How to Configure Ray to Use Standard Python Logger for Multiprocessing?

How severe does this issue affect your experience of using Ray?

  • Medium: It contributes to significant difficulty to complete my task, but I can work around it.

I am trying to use Ray to improve the speed of a process and I want the log messages to be passed to the standard Python logger.
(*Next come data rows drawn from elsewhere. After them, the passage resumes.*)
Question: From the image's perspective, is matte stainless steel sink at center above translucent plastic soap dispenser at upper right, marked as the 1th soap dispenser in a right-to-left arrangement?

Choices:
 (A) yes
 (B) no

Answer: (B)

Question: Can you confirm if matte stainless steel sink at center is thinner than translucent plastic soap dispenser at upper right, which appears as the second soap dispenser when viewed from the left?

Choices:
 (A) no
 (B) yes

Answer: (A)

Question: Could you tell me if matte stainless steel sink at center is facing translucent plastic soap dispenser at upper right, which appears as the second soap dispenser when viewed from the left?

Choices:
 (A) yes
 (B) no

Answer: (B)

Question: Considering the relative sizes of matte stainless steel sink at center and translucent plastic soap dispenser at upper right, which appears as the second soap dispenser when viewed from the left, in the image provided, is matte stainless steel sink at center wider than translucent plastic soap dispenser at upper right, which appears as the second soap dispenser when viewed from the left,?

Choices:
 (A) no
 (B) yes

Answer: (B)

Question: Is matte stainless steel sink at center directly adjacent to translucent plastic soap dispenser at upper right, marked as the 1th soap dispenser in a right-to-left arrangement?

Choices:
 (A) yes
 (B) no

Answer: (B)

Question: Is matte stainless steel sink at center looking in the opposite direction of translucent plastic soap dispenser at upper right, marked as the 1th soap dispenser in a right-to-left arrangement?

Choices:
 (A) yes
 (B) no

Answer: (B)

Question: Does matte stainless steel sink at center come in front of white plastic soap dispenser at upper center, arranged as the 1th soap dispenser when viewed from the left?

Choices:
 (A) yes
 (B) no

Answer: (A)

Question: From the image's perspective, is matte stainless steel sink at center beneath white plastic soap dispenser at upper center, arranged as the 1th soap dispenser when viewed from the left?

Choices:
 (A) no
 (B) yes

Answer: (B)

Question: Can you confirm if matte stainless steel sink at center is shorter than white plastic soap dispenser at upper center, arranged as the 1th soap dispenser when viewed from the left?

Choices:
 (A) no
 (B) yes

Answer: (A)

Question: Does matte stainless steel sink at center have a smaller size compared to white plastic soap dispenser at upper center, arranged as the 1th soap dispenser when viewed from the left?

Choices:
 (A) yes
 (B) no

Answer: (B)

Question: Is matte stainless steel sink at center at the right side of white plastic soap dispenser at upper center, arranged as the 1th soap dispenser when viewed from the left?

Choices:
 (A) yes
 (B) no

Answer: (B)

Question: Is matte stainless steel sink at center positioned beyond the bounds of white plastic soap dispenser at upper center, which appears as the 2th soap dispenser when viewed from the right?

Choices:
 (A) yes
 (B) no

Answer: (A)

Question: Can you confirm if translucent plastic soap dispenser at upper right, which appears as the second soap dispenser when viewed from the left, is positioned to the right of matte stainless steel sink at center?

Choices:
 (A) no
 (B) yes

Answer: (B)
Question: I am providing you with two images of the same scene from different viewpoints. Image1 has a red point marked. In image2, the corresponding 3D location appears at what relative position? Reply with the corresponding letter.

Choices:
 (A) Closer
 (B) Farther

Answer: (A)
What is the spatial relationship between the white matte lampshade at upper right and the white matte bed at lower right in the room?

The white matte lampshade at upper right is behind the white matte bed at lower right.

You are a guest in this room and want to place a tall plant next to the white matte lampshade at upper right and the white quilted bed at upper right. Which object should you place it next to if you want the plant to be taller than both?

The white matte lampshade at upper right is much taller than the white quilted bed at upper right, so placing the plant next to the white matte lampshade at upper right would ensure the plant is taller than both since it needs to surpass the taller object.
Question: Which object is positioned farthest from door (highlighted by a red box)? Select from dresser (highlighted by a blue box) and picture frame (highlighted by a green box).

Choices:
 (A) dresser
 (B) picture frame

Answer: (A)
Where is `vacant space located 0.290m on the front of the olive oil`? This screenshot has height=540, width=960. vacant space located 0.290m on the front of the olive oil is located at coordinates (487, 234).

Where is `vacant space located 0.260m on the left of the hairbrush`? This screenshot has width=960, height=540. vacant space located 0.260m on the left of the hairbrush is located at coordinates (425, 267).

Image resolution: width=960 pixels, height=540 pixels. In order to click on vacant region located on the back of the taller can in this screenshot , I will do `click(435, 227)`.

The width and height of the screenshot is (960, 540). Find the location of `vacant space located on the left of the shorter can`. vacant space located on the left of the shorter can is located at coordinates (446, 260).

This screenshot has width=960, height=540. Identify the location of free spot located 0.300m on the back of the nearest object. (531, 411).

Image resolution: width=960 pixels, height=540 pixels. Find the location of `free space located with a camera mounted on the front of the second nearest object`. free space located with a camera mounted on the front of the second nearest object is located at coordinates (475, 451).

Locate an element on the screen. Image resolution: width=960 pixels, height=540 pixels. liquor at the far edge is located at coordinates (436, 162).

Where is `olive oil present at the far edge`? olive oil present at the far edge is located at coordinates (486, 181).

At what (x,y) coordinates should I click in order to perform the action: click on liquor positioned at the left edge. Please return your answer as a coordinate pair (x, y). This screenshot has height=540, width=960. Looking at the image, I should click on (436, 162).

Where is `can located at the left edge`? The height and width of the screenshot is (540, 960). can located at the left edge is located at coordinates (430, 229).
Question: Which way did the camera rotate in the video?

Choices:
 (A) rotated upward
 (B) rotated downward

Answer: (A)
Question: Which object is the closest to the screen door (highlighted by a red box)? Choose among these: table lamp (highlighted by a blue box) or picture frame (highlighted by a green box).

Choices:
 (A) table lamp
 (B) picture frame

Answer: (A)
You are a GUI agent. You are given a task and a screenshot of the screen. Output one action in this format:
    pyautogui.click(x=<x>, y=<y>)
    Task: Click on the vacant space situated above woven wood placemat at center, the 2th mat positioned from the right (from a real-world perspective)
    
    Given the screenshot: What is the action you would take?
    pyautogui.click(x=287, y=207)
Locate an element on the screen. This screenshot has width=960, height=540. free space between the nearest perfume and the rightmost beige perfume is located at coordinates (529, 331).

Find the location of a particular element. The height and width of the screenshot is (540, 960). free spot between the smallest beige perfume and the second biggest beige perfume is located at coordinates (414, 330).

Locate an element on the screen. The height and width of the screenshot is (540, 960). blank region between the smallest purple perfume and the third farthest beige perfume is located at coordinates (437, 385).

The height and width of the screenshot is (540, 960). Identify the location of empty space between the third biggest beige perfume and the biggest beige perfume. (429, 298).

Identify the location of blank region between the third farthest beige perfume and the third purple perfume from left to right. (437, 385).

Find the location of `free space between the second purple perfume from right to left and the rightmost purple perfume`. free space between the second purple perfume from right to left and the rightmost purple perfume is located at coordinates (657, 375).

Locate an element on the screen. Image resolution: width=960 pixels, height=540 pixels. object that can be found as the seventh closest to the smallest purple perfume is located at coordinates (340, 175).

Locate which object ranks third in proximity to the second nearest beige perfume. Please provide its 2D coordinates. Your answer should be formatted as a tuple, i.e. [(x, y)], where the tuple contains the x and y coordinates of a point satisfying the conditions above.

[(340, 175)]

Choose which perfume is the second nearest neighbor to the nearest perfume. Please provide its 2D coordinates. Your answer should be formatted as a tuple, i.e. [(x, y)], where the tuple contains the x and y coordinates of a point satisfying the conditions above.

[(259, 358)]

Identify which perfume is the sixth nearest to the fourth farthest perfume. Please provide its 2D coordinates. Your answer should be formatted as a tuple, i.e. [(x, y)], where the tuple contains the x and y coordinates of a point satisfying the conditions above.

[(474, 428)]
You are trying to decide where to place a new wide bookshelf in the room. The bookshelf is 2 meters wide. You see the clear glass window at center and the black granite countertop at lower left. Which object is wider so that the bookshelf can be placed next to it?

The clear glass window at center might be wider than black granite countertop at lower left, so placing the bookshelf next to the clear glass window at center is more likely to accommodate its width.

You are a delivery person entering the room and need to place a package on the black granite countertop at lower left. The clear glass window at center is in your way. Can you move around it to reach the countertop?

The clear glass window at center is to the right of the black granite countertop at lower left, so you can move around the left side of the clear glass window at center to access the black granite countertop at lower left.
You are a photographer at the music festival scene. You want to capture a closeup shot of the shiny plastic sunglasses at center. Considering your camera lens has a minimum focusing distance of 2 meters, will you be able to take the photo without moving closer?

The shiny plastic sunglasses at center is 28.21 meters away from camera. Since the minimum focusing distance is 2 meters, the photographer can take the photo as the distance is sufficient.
This way, the application can handle formatting, filtering, and saving the log messages. However, when I use Ray, the log messages are not formatted according to my logger configuration and are not passed back to the root logger. I tried setting log_to_driver=True and configure_logging=True in ray.init() , but it didn’t solve the problem. How can I configure Ray to use the standard Python logger for multiprocessing?"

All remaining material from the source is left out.